**Problem requirements**
Render the entries as a JSON list of strings, one string per line, beginning with the line containing "עובדים סיעודיים" and continuing through the last line of the entries. Omit the pictures and any blank lines.

(Saved entries)
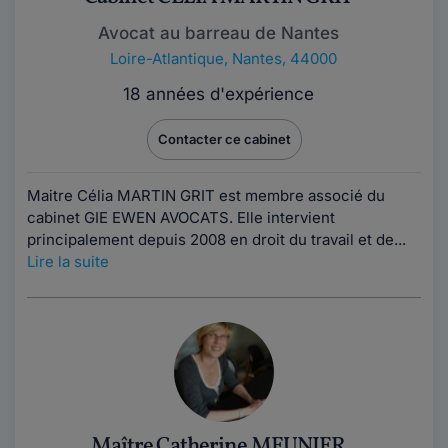
Avocat au barreau de Nantes
Loire-Atlantique
,
Nantes, 44000
18 années d'expérience
Contacter ce cabinet
Maitre Célia MARTIN GRIT est membre associé du
cabinet GIE EWEN AVOCATS. Elle intervient
principalement depuis 2008 en droit du travail et de...
Lire la suite
Maître Catherine MEUNIER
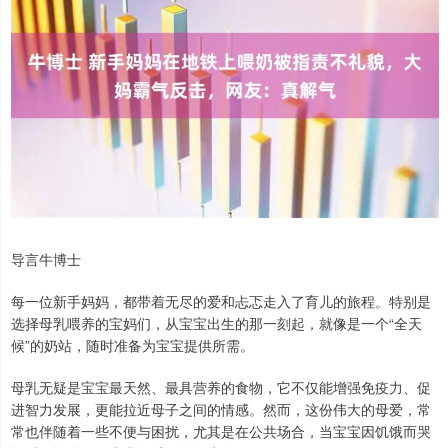
导言牛博士
每一位新手妈妈，都带着无尽的爱和忐忑走入了育儿的旅程。特别是
选择母乳喂养的宝妈们，从宝宝出生的那一刻起，就像是一个“全天
候”的奶站，随时准备为宝宝提供所需。
母乳无疑是宝宝最天然、最具营养的食物，它不仅能增强免疫力、促
进智力发展，更能拉近母子之间的情感。然而，这份伟大的母爱，常
常也伴随着一些不便与困扰，尤其是在公共场合，当宝宝因饥饿而哭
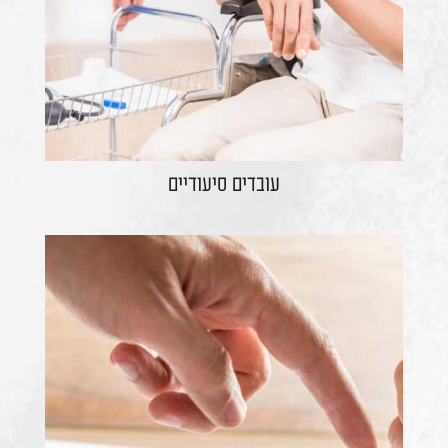
עובדים סיעודיים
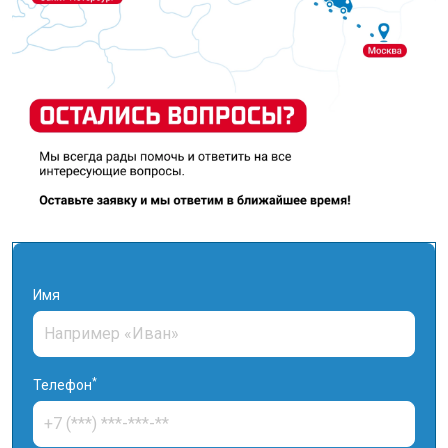
Имя
*
Телефон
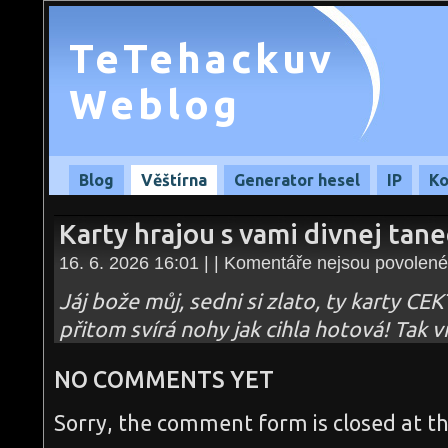
TeTehackuv
Weblog
Blog
Věštírna
Generator hesel
IP
Ko
Karty hrajou s vami divnej tan
16. 6. 2026 16:01 | |
Komentáře nejsou povolené
Jáj bože můj, sedni si zlato, ty karty CE
přitom svírá nohy jak cihla hotová! Tak
NO COMMENTS YET
Sorry, the comment form is closed at th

**Solution to this task**
[
  "עובדים סיעודיים",
  "Имя",
  "*",
  "Телефон",
  "TeTehackuv",
  "Weblog",
  "Blog",
  "Věštírna",
  "Generator hesel",
  "IP",
  "Ko",
  "Karty hrajou s vami divnej tan",
  "16. 6. 2026 16:01 | |",
  "Komentáře nejsou povolené",
  "Jáj bože můj, sedni si zlato, ty karty CE",
  "přitom svírá nohy jak cihla hotová! Tak",
  "NO COMMENTS YET",
  "Sorry, the comment form is closed at th"
]